> SOURCE EXTRACT:

========================

With this precision-embedded approach adjunctive treatments may attenuate the exaggerated response of the host and improve outcomes. Macrolides are a unique class of drugs that combine both antibiotic and anti-inflammatory properties. Several meta-analyses have proven that addition of a macrolide to treatment decreases mortality by community-acquired pneumonia (CAP). However, the mortality benefit from macrolides treatment is coming from meta-analyses and no randomized clinical trial (RCT) has been published so far to demonstrate such a benefit. This is also heavily criticized in the recently published guidelines by the European Society of Intensive Care with the European Society of Clinical Microbiology and Infections Diseases (ESCMID) for the management of severe CAP where the recommendation for the co-administration of macrolides to β-lactams is characterized as low-quality evidence.

========================

> QUESTIONS TO ANSWER:
a: Rewrite the stretch of the passage on macrolides in pneumonia from "With this precision-embedded" through "as low-quality evidence.", replacing "meta-analyses" with "systematic reviews".
b: According to the passage on macrolides in pneumonia, how do the recent guidelines for severe CAP characterize the recommendation to co-administer macrolides with β-lactams?
The material that follows has no connection to the passage on macrolides in pneumonia.

Saved data entries:
========================

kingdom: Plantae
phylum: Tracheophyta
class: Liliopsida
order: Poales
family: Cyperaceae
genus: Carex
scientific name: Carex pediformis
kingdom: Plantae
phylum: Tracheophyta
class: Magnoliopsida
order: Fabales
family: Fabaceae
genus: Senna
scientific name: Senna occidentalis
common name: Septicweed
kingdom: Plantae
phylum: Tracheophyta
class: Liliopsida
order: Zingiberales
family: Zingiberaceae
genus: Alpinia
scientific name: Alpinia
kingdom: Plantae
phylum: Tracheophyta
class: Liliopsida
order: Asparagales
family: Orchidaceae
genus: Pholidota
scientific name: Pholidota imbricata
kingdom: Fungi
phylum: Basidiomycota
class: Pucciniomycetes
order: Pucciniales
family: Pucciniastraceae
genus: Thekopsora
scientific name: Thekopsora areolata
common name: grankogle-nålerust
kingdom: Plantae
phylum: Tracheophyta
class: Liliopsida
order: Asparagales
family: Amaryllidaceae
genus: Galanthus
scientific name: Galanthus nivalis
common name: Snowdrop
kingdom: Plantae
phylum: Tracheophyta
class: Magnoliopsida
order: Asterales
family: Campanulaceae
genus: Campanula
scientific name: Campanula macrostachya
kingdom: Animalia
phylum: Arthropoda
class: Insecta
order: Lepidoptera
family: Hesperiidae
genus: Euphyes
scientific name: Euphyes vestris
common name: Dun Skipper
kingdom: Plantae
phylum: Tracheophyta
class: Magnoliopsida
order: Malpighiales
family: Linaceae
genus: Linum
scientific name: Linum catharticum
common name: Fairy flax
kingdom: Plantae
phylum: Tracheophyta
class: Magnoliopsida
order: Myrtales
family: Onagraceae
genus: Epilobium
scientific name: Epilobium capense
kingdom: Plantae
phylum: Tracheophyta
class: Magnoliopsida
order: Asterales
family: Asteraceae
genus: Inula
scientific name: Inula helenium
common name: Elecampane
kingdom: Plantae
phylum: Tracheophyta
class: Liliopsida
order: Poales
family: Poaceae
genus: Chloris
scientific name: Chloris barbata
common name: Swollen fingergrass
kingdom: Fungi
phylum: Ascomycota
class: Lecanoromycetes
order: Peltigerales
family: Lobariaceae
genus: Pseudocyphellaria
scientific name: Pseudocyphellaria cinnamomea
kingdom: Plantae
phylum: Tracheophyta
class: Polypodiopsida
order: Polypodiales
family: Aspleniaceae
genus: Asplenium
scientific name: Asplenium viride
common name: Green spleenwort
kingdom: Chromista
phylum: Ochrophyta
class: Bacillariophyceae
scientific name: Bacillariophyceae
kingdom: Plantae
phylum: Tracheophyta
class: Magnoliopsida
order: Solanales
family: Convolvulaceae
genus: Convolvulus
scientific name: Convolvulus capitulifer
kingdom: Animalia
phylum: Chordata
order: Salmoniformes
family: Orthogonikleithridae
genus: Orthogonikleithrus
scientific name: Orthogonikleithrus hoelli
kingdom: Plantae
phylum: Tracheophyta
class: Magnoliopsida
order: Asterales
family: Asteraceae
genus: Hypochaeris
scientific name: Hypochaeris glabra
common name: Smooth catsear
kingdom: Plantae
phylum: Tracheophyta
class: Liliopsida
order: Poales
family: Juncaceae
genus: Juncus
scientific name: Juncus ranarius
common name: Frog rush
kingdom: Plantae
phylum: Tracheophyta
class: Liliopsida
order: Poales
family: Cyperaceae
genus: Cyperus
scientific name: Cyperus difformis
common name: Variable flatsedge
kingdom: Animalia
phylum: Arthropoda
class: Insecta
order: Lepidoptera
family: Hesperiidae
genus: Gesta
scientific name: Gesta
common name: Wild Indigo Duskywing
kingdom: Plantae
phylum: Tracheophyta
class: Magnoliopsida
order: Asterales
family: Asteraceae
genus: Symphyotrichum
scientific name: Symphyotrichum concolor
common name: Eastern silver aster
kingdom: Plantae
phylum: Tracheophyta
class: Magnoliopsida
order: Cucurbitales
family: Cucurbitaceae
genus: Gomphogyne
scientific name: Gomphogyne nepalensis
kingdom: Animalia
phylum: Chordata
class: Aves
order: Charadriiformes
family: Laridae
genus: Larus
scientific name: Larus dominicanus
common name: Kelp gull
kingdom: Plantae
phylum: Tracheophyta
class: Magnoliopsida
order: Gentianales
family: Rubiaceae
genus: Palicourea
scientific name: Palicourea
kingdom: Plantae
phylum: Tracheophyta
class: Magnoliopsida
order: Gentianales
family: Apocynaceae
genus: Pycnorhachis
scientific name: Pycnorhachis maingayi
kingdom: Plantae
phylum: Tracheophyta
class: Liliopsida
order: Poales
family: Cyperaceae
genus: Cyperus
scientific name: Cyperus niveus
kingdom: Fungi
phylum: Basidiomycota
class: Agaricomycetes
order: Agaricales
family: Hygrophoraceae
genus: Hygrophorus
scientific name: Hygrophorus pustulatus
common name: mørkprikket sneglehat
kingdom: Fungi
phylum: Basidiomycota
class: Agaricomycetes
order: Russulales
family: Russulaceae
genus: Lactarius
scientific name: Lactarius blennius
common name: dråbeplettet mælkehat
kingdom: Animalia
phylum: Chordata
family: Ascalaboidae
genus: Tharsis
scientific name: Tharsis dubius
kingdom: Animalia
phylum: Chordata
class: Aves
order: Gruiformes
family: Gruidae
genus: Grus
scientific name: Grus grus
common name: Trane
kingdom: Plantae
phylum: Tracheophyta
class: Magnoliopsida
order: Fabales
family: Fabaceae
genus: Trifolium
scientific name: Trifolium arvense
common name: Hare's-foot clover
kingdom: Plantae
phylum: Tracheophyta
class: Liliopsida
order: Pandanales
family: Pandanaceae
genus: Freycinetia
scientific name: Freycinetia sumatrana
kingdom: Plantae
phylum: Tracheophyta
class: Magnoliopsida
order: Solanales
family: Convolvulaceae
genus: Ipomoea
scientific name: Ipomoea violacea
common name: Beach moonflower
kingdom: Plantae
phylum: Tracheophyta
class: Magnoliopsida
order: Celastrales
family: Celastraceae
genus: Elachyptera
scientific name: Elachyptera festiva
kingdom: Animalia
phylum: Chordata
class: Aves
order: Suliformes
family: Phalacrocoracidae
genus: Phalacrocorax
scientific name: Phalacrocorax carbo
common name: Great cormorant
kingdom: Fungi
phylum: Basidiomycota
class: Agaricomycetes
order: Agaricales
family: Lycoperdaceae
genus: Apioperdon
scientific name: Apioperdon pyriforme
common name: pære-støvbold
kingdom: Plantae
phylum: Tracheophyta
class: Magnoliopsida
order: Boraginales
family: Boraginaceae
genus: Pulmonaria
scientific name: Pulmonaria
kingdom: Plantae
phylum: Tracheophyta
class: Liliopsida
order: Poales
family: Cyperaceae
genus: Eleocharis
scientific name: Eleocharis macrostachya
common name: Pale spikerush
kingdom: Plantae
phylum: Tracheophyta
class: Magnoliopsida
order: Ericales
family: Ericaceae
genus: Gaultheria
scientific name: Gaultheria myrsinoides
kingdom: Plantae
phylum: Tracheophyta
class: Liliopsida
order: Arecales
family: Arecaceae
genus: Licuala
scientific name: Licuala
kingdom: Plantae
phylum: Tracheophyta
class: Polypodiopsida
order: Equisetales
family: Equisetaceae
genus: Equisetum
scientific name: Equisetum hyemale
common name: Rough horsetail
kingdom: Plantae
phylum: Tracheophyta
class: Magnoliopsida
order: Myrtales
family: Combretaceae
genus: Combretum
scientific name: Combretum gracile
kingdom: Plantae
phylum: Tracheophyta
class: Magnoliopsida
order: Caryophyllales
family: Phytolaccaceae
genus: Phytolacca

========================

> ANSWERS TO THE EXERCISES:
a:
With this precision-embedded approach adjunctive treatments may attenuate the exaggerated response of the host and improve outcomes. Macrolides are a unique class of drugs that combine both antibiotic and anti-inflammatory properties. Several systematic reviews have proven that addition of a macrolide to treatment decreases mortality by community-acquired pneumonia (CAP). However, the mortality benefit from macrolides treatment is coming from systematic reviews and no randomized clinical trial (RCT) has been published so far to demonstrate such a benefit. This is also heavily criticized in the recently published guidelines by the European Society of Intensive Care with the European Society of Clinical Microbiology and Infections Diseases (ESCMID) for the management of severe CAP where the recommendation for the co-administration of macrolides to β-lactams is characterized as low-quality evidence.

b: They characterize it as low-quality evidence.